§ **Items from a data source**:
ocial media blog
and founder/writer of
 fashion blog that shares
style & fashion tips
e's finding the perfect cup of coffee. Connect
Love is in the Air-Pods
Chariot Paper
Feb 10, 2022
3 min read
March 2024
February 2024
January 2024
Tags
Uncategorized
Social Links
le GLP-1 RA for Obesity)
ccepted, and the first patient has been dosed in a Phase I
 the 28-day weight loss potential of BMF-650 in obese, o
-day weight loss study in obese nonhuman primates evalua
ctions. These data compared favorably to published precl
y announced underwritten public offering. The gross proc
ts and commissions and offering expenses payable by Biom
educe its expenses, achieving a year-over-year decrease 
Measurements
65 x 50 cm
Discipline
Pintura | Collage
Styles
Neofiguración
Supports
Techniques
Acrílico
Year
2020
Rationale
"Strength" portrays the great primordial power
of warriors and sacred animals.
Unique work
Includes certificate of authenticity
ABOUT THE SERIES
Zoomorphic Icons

...

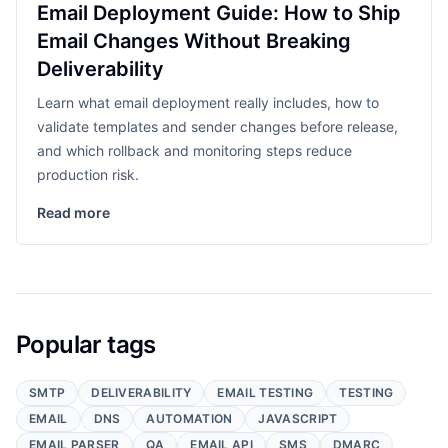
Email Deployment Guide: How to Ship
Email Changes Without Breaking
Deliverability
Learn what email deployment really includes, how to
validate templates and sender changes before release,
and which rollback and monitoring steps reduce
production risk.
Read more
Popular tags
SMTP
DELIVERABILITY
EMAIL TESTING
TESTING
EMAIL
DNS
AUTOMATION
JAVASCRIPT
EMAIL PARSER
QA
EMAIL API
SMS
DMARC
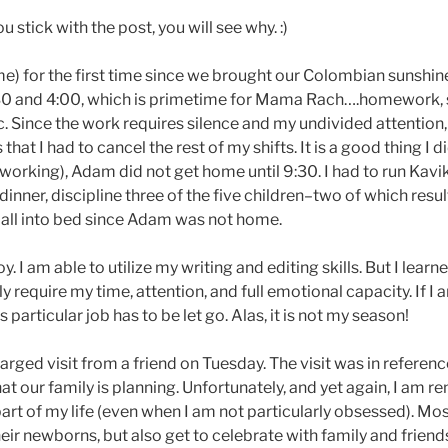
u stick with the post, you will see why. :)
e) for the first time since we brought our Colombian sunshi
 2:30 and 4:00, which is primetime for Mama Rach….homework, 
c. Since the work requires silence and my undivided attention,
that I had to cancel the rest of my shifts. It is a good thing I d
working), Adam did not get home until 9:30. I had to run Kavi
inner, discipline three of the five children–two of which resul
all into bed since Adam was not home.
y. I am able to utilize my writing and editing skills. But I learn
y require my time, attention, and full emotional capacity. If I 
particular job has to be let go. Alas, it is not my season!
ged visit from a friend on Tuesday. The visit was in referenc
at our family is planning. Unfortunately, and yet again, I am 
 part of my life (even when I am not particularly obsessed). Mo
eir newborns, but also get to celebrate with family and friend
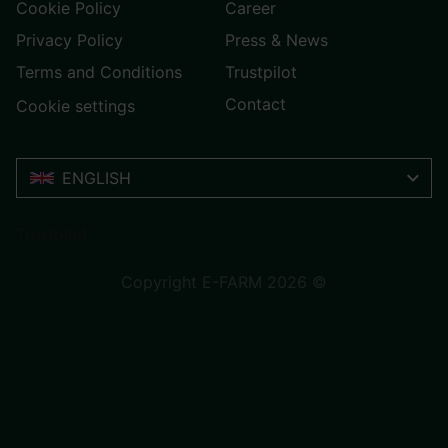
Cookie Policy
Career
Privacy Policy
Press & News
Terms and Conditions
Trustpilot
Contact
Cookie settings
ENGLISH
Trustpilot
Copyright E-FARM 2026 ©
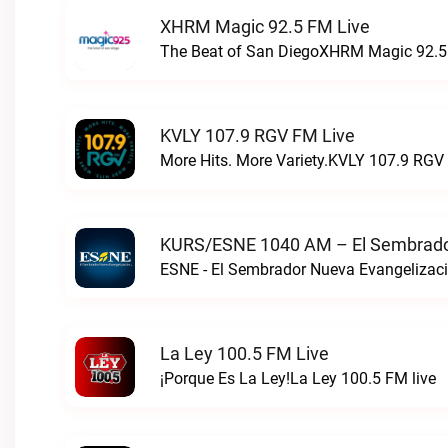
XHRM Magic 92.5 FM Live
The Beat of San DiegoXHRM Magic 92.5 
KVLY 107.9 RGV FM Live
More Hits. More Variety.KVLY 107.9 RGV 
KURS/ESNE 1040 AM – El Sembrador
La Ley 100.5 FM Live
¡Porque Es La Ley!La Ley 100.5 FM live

...

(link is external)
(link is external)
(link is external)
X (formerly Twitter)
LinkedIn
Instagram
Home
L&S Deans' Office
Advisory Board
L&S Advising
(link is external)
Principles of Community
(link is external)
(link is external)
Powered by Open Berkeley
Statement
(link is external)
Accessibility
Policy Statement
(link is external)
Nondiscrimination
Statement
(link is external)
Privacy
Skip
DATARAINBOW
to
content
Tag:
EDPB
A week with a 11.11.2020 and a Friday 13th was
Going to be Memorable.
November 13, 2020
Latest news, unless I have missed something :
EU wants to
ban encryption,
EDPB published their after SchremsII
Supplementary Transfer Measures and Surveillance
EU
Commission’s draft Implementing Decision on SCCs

§ **WHAT TO WORK ON**:
Your reply is to repeat, unchanged, the lines above running from the one with "ocial media blog" up to and including the one with "Zoomorphic Icons".

§ **ANSWER AREA**:
ocial media blog
and founder/writer of
 fashion blog that shares
style & fashion tips
e's finding the perfect cup of coffee. Connect
Love is in the Air-Pods
Chariot Paper
Feb 10, 2022
3 min read
March 2024
February 2024
January 2024
Tags
Uncategorized
Social Links
le GLP-1 RA for Obesity)
ccepted, and the first patient has been dosed in a Phase I
 the 28-day weight loss potential of BMF-650 in obese, o
-day weight loss study in obese nonhuman primates evalua
ctions. These data compared favorably to published precl
y announced underwritten public offering. The gross proc
ts and commissions and offering expenses payable by Biom
educe its expenses, achieving a year-over-year decrease 
Measurements
65 x 50 cm
Discipline
Pintura | Collage
Styles
Neofiguración
Supports
Techniques
Acrílico
Year
2020
Rationale
"Strength" portrays the great primordial power
of warriors and sacred animals.
Unique work
Includes certificate of authenticity
ABOUT THE SERIES
Zoomorphic Icons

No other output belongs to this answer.